GMM in Greta, is non-identifiability a show stopper in Greta?

jhegedus42 · January 23, 2019, 12:05pm

Hi,

Is there a way to use Greta to fit a GMM ?

I read that Greta cannot sample from discrete distributions, but STAN cannot sample from them either but
it can do GMM by marginalising.

I mean, if I imagine the log likelihood of a GMM then I see no discrete parameters in it.
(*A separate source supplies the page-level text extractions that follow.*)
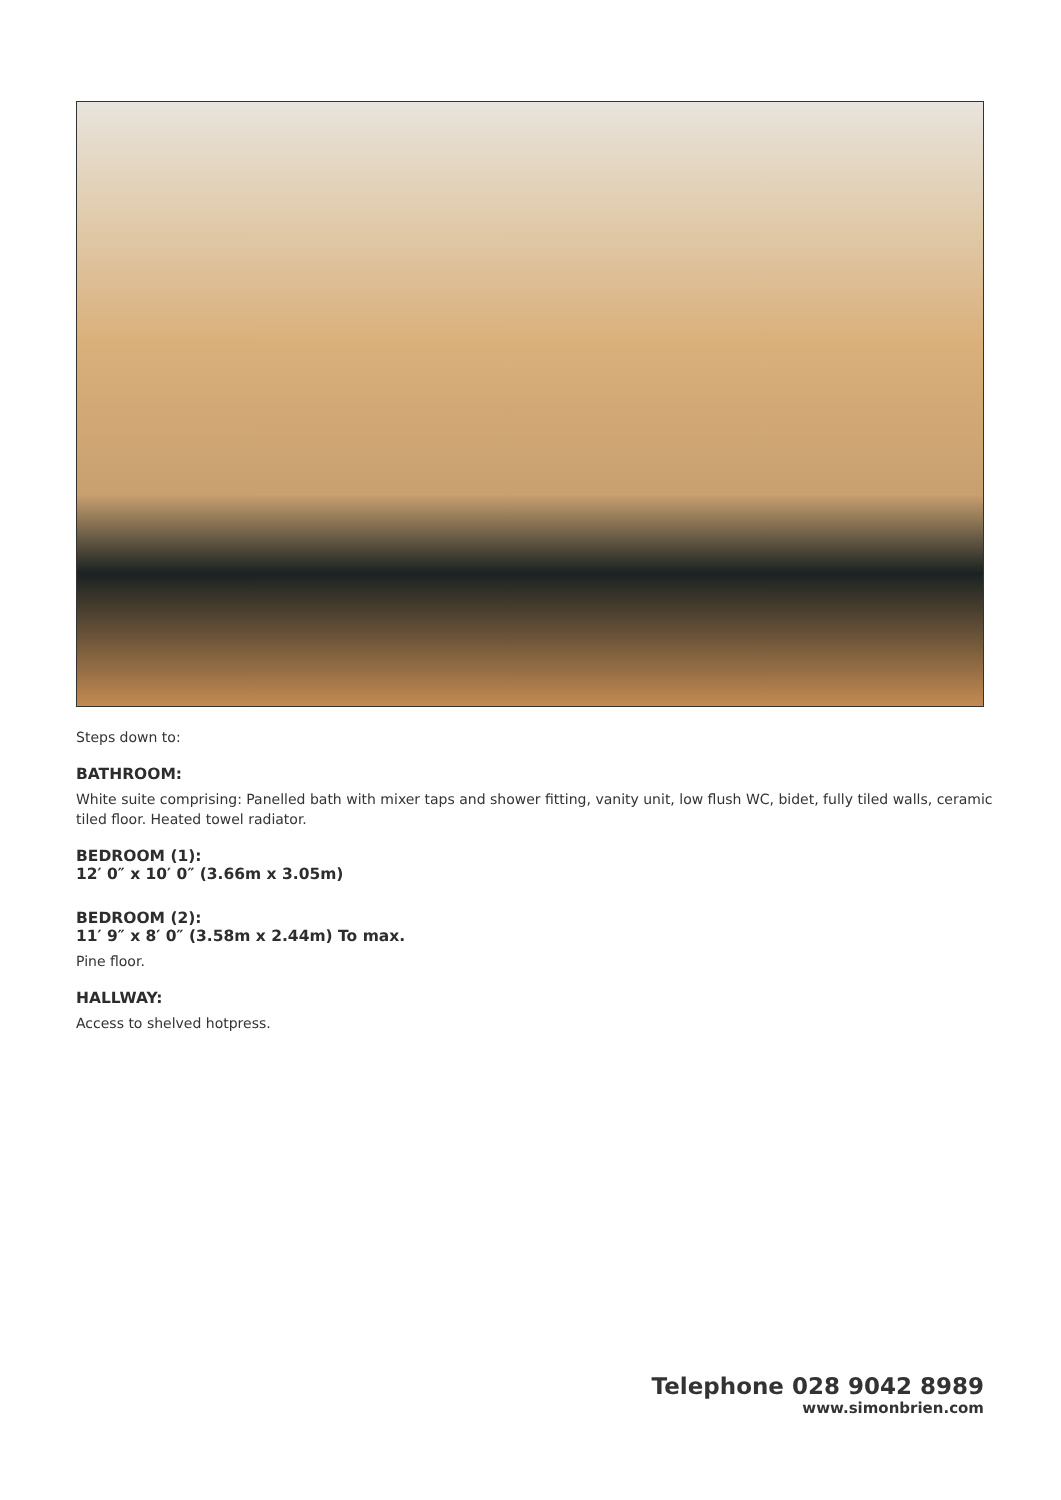Steps down to:
BATHROOM:
White suite comprising: Panelled bath with mixer taps and shower fitting, vanity unit, low flush WC, bidet, fully tiled walls, ceramic tiled floor. Heated towel radiator.
BEDROOM (1):
12′ 0″ x 10′ 0″ (3.66m x 3.05m)
BEDROOM (2):
11′ 9″ x 8′ 0″ (3.58m x 2.44m) To max.
Pine floor.
HALLWAY:
Access to shelved hotpress.
Telephone 028 9042 8989
www.simonbrien.com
So the HMC would just simply work fine - according to my very intuitive understanding of the situation - right ? So as long as the log likelihood is a continuous function of its parameters Greta works just fine, right ? Because the derivatives need to be calculated for HMC and that can be done just fine if the parameters themselves are continuous, right ?

HOWEVER !

Is the non-identifiability problem solvable in Greta ?

More specifically, these problems :

Regards,

Jozsef

dirmeier · January 23, 2019, 9:46pm

Yepp, regarding the first part, you are correct. If you marginalize the latent variables Z in “Z -> X”, you dont have discrete parameters and could implement the GMM in Stan just like in Greta.

Regarding identifiability, I believe your concerns are spot on (but I haven’t followed the latest greta dev, so please correct me if I am wrong): the best way to go is probably to use non-exchangeable priors. That is, I’d follow Michael’s suggestion here.

jhegedus42 · January 23, 2019, 10:09pm

Thanks @dirmeier , so there is no “ordered” way of solving the issue ?

It seems that the “non-exchangable” solutions is not very ‘reliable’ (taken from):

This example clearly demonstrates the subtle challenge of trying to resolve labeling degeneracy with most non-exchangeable prior distributions. When there are many data the mixture likelihood will be very informative and it can easily overwhelm even strong prior information. The posterior will no longer be symmetric between the degenerate modes, but the disfavored modes will still have sufficiently significant posterior mass to require exploration in the fit.

However reading the rest of the post, it seems that the " Breaking the Labeling Degeneracy by Enforcing an Ordering" is the most reliable way to solve this issue. Can that be done in Greta nowadays ?

I am pretty new to the world of HMC but somehow I feel that Greta is perhaps a bit ‘easier’ / ‘simpler’ than Stan, since it uses ‘just’ plain R functions, and that gives me the intuition that it is a simple solution to HMC.

Also, I can in principle fully understand Greta if I “just” read thesource code, which is “just” “simple” R, right ? No magic ? No compiler behind the scenes, etc …, right ?

Cheers

Jozsef

dirmeier · January 23, 2019, 10:46pm

To my knowledge there is no “ordered” way, no. Maybe @nick has something planned.
And yes, non-exchangeable priors often don’t work to well either.

There is not a huge difference in building models in Greta vs Stan, but yeah, Greta is surely more intuitive. Regarding code, Greta is certainly not easier than Stan, cause much of the computation is done by tensorflow and tensorflow-probability, and Greta wraps around those.

HMC itself is fairly easy to implement in R (see https://arxiv.org/abs/1111.4246 or Radford Neal’s work https://arxiv.org/abs/1206.1901), so if you understand GMMs, you’ll also manage to understand HMC. Maybe start with a simple model first and try implementing it, like a normal observation model with Laplace prior on the mean). Do that with MH, then extend it to HMC. …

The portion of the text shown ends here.